Task to carry out - Lines from the one containing "wrist: (793, 259)" through the final line of the records are the only ones to copy, and each must match exactly.

*** Provided entries Section Begins ***

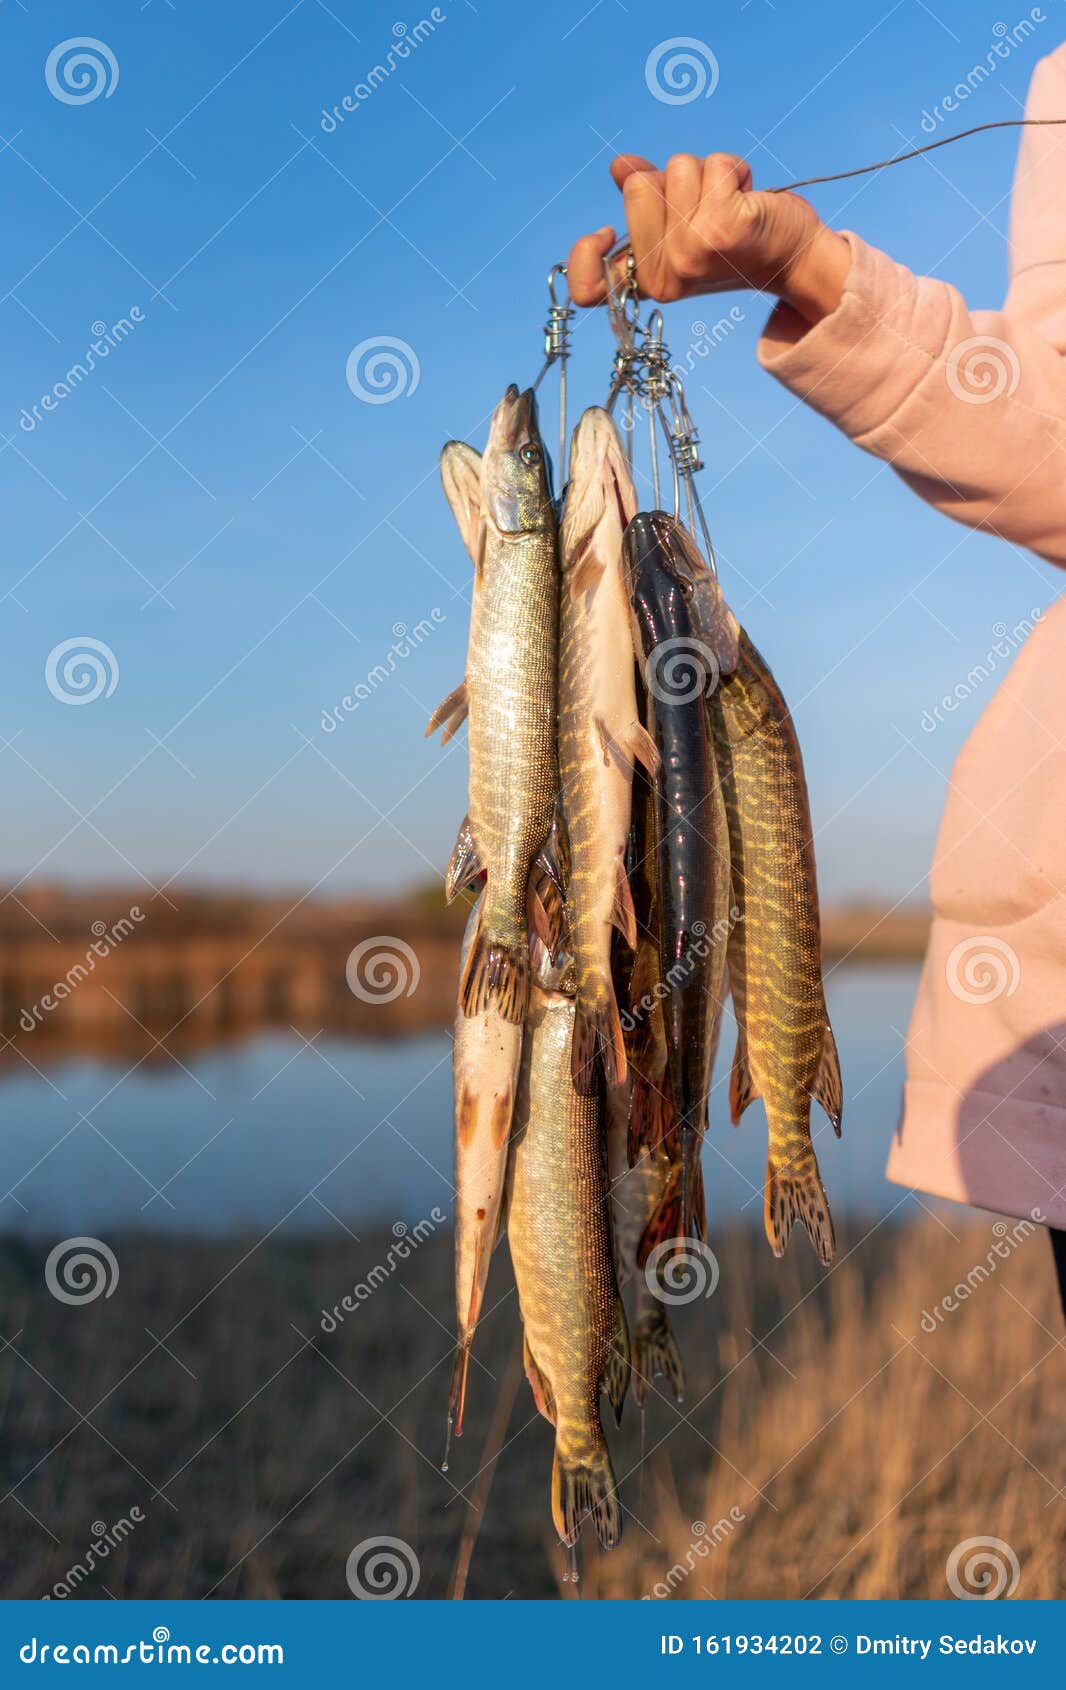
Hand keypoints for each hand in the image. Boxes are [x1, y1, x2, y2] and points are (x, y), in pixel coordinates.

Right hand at [567, 153, 848, 325]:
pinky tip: (746, 196)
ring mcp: (690, 254)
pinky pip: (713, 164)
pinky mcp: (721, 229)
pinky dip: (733, 168)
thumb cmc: (737, 239)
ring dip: (708, 173)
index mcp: (648, 281)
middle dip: (672, 181)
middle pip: (637, 186)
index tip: (605, 232)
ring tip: (730, 202)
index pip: (588, 288)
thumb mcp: (683, 224)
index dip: (584, 254)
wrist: (793, 259)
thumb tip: (620, 166)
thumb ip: (647, 200)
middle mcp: (665, 276)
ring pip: (677, 168)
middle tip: (704, 209)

*** Provided entries Section Ends ***

Exercise result -
wrist: (793, 259)
thumb tip: (620, 166)
thumb ip: (647, 200)
middle mcp: (665, 276)
ring pip: (677, 168)
middle tip: (704, 209)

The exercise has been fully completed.